Which is why I think it far better to wait until one’s mortal coil has been shuffled off before being put on a pedestal. There is nothing more to live up to; the pressure is off. Edinburgh is full of deceased heroes, mostly bronze men (by which I don’t mean sun-tanned) on plinths throughout the city. Women are put on metaphorical pedestals; men on real ones. There is the father of the Scottish Enlightenment, Adam Smith, outside St Giles’s Cathedral, standing in a power pose, left foot forward, his solemnity ruined by an untidy seagull almost always resting on his head. More jocular and jaunty is the Scots poet, Robert Fergusson, striding down past the Cannongate Kirk. He’s good for selfies; he never pulls faces. Then there is W.H. Playfair, in full elevation outside the museum on Chambers Street, all Mr. Darcy sideburns, folder of drawings under his arm to remind us that he designed much of Edinburgh’s New Town. James Clerk Maxwell, on the other hand, gets to rest on his podium at the St Andrew’s Square end of George Street. Seated, legs crossed, he is deep in thought, pondering some great scientific problem. Having cracked electromagnetic radiation, I wonder what he’s thinking about? On Edinburgh’s Royal Mile, up at the top near the castle, outside the High Court on Lawnmarket,the imposing figure of David Hume is reclining in a chair on his pedestal. High up, but not so high that passers-by cannot reach the foot that is jutting from beneath the classical Greek robes he is draped in. For some reason, tourists have taken to rubbing the 18th century philosopher’s toe: for luck – what else? I walked past him last week on my way to the high court and, had there not already been an early morning crowd gathered around him, I surely would have leant across and given his toe a quick rub – anything to get me off being selected for jury duty. (As it happens, I didn’t need Hume’s luck.)

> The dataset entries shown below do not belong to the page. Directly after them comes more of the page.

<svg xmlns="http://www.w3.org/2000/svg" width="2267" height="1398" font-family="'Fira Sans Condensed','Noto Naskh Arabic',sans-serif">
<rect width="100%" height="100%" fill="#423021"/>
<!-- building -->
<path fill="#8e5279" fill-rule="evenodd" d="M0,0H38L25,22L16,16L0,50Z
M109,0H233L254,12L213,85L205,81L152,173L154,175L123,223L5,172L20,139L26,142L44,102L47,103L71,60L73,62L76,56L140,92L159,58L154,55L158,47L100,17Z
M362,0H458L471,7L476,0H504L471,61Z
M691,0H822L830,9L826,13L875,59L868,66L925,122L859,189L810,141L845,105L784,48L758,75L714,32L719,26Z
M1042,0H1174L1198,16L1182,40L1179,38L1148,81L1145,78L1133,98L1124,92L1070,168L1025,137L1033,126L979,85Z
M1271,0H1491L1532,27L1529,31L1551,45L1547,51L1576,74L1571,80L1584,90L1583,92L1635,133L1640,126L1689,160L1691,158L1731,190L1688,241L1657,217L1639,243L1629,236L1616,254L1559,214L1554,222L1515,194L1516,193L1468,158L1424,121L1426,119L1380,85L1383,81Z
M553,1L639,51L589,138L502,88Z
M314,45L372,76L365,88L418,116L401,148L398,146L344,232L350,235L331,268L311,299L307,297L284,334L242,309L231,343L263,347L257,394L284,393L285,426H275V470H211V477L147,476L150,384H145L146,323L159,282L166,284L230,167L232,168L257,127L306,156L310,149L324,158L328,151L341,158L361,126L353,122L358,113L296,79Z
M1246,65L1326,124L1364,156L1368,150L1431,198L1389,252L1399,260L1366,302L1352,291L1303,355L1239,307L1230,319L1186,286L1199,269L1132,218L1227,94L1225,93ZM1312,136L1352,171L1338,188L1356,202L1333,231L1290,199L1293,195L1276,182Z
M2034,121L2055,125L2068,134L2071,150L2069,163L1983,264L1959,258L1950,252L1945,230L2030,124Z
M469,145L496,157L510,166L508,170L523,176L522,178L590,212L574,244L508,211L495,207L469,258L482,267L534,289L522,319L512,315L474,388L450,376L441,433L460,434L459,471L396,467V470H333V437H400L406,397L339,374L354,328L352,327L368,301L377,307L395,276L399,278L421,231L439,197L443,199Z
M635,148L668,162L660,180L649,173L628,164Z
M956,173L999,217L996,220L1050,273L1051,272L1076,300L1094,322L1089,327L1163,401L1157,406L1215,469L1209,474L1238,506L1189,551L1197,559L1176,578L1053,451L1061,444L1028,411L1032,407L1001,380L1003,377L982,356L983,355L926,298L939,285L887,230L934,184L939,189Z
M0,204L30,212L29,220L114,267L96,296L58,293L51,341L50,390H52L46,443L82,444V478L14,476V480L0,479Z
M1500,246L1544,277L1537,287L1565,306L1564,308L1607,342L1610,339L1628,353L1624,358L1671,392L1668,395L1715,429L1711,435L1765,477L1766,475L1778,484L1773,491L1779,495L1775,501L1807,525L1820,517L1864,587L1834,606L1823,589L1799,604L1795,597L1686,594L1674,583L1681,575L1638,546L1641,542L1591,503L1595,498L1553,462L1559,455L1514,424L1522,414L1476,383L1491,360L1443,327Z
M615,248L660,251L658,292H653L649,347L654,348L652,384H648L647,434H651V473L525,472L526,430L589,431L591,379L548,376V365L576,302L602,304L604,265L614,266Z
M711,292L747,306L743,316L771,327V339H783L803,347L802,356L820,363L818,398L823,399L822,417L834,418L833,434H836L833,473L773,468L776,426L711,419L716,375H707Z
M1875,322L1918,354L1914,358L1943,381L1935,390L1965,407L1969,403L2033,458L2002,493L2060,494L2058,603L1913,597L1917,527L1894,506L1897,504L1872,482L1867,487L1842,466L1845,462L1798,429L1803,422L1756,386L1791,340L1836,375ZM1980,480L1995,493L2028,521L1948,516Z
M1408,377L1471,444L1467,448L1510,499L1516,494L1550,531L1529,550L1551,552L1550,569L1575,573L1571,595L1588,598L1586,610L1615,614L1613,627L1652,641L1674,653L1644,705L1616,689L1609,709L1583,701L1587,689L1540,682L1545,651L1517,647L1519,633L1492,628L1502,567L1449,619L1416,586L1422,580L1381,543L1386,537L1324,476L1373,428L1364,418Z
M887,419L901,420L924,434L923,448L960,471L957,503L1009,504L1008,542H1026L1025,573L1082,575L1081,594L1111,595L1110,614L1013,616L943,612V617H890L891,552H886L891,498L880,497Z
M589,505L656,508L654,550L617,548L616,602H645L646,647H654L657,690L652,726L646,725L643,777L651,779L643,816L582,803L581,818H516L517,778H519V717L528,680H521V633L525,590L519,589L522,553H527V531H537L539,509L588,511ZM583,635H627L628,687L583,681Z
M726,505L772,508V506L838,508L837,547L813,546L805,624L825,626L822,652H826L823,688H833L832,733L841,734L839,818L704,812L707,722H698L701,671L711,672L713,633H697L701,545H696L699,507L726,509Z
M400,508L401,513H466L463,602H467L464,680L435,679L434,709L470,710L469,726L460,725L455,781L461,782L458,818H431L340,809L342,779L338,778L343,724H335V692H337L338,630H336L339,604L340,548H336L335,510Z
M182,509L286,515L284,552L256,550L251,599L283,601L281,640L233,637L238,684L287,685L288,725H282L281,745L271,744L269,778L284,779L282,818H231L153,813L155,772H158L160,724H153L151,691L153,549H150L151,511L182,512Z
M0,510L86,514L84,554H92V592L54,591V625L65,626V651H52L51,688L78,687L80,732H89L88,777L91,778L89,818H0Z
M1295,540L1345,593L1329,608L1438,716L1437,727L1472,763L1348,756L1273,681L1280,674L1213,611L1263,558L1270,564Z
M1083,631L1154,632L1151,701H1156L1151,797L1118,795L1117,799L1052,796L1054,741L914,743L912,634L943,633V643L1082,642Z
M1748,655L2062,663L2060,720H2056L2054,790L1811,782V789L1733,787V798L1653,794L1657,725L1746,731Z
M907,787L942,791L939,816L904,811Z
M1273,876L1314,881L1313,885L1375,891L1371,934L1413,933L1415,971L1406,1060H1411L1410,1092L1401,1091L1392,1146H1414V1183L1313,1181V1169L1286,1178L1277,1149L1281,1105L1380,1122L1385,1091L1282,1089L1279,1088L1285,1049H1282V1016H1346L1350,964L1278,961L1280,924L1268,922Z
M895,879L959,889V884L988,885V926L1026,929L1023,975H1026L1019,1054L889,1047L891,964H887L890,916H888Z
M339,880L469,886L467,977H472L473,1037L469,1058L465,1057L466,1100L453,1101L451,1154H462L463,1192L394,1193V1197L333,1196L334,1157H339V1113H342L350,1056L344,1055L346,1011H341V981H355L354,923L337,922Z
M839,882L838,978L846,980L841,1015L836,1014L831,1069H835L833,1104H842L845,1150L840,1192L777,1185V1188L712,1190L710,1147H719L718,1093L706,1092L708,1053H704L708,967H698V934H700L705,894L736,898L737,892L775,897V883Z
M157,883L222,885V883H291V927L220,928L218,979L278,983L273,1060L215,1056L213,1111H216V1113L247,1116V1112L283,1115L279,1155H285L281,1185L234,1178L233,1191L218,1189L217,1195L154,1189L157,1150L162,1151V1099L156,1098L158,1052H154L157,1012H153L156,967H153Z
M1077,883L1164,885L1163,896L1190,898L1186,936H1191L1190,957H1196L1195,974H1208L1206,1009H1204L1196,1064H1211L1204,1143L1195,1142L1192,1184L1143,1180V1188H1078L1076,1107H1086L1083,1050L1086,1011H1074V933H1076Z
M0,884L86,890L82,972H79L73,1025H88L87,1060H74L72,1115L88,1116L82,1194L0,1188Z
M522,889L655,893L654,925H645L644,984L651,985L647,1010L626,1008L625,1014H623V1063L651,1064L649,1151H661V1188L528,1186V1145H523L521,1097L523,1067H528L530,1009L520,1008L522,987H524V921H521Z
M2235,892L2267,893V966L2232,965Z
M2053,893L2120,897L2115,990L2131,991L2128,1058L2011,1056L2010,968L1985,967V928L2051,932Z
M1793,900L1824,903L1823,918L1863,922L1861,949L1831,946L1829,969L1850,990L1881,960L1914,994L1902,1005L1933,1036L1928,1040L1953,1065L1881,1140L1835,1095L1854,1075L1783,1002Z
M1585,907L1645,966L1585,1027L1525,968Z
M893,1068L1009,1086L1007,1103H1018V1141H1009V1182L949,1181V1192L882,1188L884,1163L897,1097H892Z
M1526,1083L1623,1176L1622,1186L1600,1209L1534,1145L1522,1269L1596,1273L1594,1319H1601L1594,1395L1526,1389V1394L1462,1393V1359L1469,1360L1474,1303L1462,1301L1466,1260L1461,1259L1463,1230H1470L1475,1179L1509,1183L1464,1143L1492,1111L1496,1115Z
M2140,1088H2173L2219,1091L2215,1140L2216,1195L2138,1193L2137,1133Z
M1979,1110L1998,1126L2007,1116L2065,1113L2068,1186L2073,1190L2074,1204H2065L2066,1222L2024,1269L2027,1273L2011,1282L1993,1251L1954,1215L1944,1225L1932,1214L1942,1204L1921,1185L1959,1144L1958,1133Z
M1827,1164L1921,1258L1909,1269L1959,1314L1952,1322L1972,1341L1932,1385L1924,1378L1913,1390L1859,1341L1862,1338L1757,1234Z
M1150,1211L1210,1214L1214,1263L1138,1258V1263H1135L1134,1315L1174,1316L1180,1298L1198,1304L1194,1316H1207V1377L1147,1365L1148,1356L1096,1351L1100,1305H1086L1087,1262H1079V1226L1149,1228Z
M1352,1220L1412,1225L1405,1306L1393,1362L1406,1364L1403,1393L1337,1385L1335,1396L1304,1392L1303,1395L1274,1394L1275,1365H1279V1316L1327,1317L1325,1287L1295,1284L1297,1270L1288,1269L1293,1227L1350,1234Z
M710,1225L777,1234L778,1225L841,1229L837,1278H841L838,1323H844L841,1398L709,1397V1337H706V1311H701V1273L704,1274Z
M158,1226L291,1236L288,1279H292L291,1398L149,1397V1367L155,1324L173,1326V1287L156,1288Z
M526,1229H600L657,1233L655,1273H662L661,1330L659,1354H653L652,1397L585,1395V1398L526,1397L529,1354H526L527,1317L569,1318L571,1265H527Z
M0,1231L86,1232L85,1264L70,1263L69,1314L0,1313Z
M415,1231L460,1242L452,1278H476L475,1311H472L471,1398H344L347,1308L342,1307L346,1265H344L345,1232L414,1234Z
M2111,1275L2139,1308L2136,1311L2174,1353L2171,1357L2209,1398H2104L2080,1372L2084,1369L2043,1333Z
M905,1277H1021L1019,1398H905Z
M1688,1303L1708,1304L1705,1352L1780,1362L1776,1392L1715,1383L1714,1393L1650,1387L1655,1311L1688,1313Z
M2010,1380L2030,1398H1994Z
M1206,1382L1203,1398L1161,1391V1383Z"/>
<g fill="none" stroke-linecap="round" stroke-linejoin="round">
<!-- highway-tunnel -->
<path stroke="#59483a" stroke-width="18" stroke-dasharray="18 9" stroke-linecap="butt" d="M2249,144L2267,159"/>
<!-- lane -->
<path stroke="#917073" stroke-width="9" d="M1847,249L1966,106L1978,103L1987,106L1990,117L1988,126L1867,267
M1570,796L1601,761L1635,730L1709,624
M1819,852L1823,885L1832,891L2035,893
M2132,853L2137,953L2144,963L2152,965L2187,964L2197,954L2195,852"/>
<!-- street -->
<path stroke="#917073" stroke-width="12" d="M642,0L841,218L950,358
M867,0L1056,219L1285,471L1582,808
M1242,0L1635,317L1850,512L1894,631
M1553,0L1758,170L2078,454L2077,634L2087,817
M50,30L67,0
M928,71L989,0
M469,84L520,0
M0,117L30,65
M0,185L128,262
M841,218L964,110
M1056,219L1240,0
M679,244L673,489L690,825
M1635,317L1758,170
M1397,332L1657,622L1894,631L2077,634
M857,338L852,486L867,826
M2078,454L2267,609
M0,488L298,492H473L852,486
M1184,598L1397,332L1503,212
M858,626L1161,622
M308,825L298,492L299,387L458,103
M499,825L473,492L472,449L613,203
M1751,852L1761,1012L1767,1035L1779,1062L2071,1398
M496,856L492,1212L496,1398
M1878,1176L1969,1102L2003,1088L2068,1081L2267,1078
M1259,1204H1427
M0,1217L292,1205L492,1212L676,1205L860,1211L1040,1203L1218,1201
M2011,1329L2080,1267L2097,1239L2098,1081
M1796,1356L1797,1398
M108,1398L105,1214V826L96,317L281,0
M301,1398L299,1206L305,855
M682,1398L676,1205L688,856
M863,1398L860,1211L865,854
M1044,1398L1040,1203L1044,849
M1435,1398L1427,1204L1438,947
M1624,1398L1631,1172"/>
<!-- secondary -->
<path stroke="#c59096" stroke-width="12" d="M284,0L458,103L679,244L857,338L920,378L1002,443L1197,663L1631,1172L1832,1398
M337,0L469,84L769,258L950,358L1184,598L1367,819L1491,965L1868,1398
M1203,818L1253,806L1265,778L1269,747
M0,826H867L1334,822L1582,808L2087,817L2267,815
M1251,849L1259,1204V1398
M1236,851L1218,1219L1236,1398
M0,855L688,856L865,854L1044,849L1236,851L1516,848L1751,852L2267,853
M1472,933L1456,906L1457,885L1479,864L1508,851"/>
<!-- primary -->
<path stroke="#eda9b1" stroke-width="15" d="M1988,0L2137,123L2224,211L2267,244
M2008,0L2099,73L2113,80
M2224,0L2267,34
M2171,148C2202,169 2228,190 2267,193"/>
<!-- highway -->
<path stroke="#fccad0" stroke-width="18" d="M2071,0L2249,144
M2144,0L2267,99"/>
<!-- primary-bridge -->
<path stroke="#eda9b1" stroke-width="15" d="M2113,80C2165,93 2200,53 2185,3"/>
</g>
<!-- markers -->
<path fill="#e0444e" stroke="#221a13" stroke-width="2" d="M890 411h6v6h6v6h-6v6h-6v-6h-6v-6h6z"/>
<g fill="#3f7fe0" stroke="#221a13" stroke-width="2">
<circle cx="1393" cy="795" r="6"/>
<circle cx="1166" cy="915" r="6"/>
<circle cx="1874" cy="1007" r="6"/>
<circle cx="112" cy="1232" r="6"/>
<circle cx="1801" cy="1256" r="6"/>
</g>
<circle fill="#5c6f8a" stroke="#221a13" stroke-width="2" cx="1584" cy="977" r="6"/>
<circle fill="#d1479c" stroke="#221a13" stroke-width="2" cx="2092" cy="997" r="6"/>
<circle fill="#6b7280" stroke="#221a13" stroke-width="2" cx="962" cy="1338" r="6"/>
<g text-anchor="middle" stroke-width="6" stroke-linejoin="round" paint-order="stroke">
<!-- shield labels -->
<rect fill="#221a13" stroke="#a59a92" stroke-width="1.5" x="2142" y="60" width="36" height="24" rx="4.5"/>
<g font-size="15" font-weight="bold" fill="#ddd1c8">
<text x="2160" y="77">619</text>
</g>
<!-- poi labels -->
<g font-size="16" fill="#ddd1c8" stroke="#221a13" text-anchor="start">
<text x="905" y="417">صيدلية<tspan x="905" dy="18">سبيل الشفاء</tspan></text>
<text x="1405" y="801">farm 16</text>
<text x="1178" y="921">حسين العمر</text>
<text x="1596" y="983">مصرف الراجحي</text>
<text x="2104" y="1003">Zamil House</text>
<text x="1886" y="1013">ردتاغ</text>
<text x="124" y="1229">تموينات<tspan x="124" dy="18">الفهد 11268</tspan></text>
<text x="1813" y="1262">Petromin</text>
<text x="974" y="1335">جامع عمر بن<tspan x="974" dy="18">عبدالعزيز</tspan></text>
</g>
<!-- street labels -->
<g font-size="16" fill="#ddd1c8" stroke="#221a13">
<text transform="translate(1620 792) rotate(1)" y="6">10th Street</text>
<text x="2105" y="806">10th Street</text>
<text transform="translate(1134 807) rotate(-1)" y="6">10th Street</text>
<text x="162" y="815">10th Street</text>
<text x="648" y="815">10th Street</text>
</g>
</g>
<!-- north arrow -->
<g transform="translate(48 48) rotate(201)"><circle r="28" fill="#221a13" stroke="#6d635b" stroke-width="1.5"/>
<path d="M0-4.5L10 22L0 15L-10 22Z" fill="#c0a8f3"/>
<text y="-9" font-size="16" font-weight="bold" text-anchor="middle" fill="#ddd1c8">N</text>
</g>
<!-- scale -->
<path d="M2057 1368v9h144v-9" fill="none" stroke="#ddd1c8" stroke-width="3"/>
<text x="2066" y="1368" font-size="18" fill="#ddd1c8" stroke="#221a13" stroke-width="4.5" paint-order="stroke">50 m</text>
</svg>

Famously, there are four pedestals (they call them plinths) in London’s Trafalgar Square. Three of them bear statues of notable figures from history (male, of course) and the fourth remained empty over the years due to ‘insufficient funds’ (two words covering any number of reasons). Since about the year 2000 the fourth plinth has hosted a rotation offigures, artworks, and commemorations. One of the most memorable is Anthony Gormley’s ‘One & Other’ where, over the course of one hundred days, 2,400 members of the public each spent one hour on the plinth to do, largely, whatever they wanted. One hour: surely the maximum amount of time anyone would want to be placed on a pedestal, if that. For me, the closest Edinburgh has come to London’s fourth plinth is the ‘Everyman’ sculpture outside the main entrance to the council buildings on East Market Street. White shirt and black trousers, ‘Everyman’is balanced on what looks like a multi-coloured arm of a cherry picker. He is said to represent ‘Jo(sephine) Public’. He is not fashioned from bronze, he’s far from the crowds, and he looks painfully uncomfortable up there, as if he knows that the next gust of wind might take him out.
We will place figures on pedestals, clap and cheer and drink champagne and festoon the air with ticker tape as we unveil them. And we have seen many images of the same celebrations played out across the world when we topple them. Change the world quietly and seek not to be put on a pedestal; it’s cold and wet up there, with only the seagulls for companions.
‘New England’, by Billy Bragg
‘I loved you then as I love you still
Though I put you on a pedestal,
They put you on the pill
I don’t feel bad about letting you go
I just feel sad about letting you know.